SK: Absolutely! It’s called “Quantitative Imaging From Molecules to Cells and Beyond,” Bio/Neuro/BCBP-391. It will be both lecture and lab, taught by Prof. Edwards and me. Our main goal is to train students to become advanced microscopists, teaching them how to operate equipment to do much more than simply taking pictures. The last part of the course will be students doing a project of their choosing. We hope this course will prepare them for graduate school-level microscopy.
Q: That would definitely help students who want to go to graduate school after Amherst, so I’m sure the interest level for the registration will be high. Lastly, I wanted to ask about any future, real-life applications of your research areas.

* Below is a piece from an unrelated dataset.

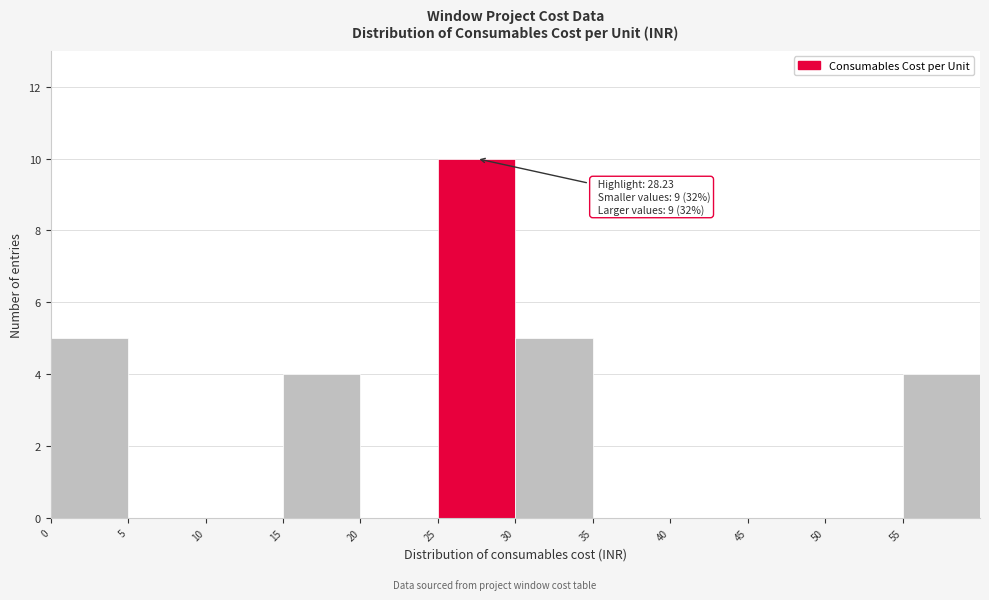

Over which range of the x-axis is the bar tallest?

25 to 30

ME: For developmental biology, the movement of cells is crucial. It explains how we pass from a single cell, or a group of cells with no particular polarity, to an embryo, a developing organism with patterns that we all share. At the heart of all such developments is the ability for cells to interpret symbols that cue them to move, and to ignore some symbols when appropriate. But sometimes cells do move in ways they shouldn’t, and we know this phenomenon by the name of metastatic cancer. In the end, a lot of how complex organisms function relies on the ability to regulate how cells move from one place to another. The questions that I engage with try to understand how cells process large amounts of information to make such movements and this processing is determined by the details of how cells interact with one another. We want to study these interactions to really understand how this decision-making process takes place. If we could predict and manipulate how cells move, we could prevent many disorders like the type of cancer I mentioned.
SK: We’re mainly looking at microstructures where neurons communicate, but we are also interested in how they move. One of the molecules that we study, which I’m also highlighting in one of the courses I teach right now, causes autism when there’s a single-point mutation. We use that as an anchor point to study neurodevelopment. Our end goal is to understand the underlying cellular-molecular mechanisms, so that we can propose pathways for certain output functions. Zinc could be used as a potential therapeutic for neurodevelopment, so we do a lot of changing conditions for zinc and synaptic proteins to understand their relations to each other. We believe that this could help us understand autism and find potential pharmacotherapies in the future.